Performance issue when using multiple threads with sqlite3-CodePudding

I am writing a program that generates hashes for files in all subdirectories and then puts them in a database or prints them to standard output: https://github.com/cherrry9/dedup

In the latest commit, I added option for my program to use multiple threads (THREADS macro).

Here are some benchmarks that I did:

$ test() { /usr/bin/time -p ./dedup / -v 0 -c 2048 -e "/\(proc\|sys\|dev\|run\)"; }
$ make clean all THREADS=1 test
real 8.03
user 4.34
sys 4.55
$ make clean all THREADS=4 && test
real 3.94
user 7.66
sys 7.42

As you can the version compiled with THREADS=4 was 2 times faster.

Now I will use the second positional argument to specify sqlite3 database:

$ test() { /usr/bin/time -p ./dedup / test.db -v 0 -c 2048 -e "/\(proc\|sys\|dev\|run\)"; }
$ make clean all THREADS=1 && test
real 20.40
user 7.58
sys 7.29
$ rm test.db
$ make clean all THREADS=4 && test
real 21.86
user 17.17
sys 18.15

Version compiled with THREADS=4 was slower than version that used THREADS=1!

When I used second argument, in dedup.c was executed this code that inserted hashes to database:

if (sql != NULL && sql_insert(sql, entry->fpath, hash) != 0) {
// ...

sql_insert uses transactions to prevent sqlite from writing to database every time I call INSERT.

int
sql_insert(SQL *sql, const char *filename, char unsigned hash[])
{
    int errcode;

    pthread_mutex_lock(&sql->mtx);
    sqlite3_bind_text(sql->stmt, 1, filename, -1, NULL);
    sqlite3_bind_blob(sql->stmt, 2, hash, SHA256_LENGTH, NULL);

    sqlite3_step(sql->stmt);
    SQL_TRY(sqlite3_reset(sql->stmt));

    if (  sql->insertc >= INSERT_LIM) {
        SQL_TRY(sqlite3_exec(sql->database, "COMMIT;BEGIN", NULL, NULL, NULL));
        sql->insertc = 0;
    }

    pthread_mutex_unlock(&sql->mtx);
    return 0;
}

This fragment is executed for every processed file and for some reason it's blocking all threads in my program.
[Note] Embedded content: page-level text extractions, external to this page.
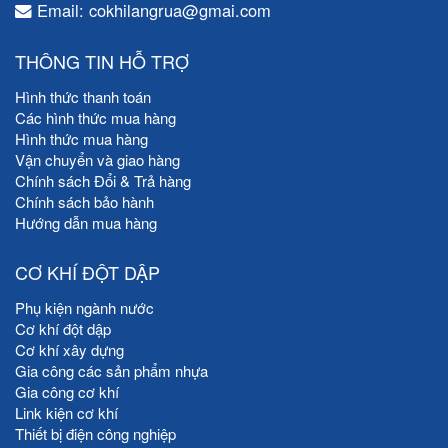
Email: cokhilangrua@gmai.com
THÔNG TIN HỖ TRỢ
Hình thức thanh toán
Các hình thức mua hàng
Hình thức mua hàng
Vận chuyển và giao hàng
Chính sách Đổi & Trả hàng
Chính sách bảo hành
Hướng dẫn mua hàng
CƠ KHÍ ĐỘT DẬP
Phụ kiện ngành nước
Cơ khí đột dập
Cơ khí xây dựng
Gia công các sản phẩm nhựa
Gia công cơ khí
Link kiện cơ khí
Thiết bị điện công nghiệp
And here's my question, how can i prevent sqlite from blocking threads and degrading the performance of my program?

Here is dedup options explanation if you wonder what test function is doing:

1th positional argument - directory to use to generate hashes
2th positional argument - path to databases which will be used by sqlite3
-v level  - verbose level (0 means print only errors)
-c nbytes - read nbytes from each file
-e regex  - exclude directories that match regex

I'm using serialized mode in sqlite3.

CodePudding user response：

It seems that all your threads use the same database connection and statement objects. Therefore you have a race-condition (even in SERIALIZED threading model), as multiple threads are binding, stepping, and resetting the same statement. Asking 'why is it slow' becomes irrelevant until you fix this problem.

Instead you should wrap your sql_insert with a mutex to guarantee that at most one thread is accessing the database connection:

int
sql_insert(SQL *sql, const char *filename, char unsigned hash[])
{
    pthread_mutex_lock(&sql->mutex);
    // ... actual insert and exec code ...
    pthread_mutex_unlock(&sql->mutex);
    return 0;
}

Then add and initialize that mutex in your SQL structure with pthread_mutex_init.

You'll see the performance boost if your bottleneck is indeed the computation of SHA-256 rather than writing into the database. Otherwise the overhead of this mutex should be negligible and the number of threads will not have a significant effect of the run-time.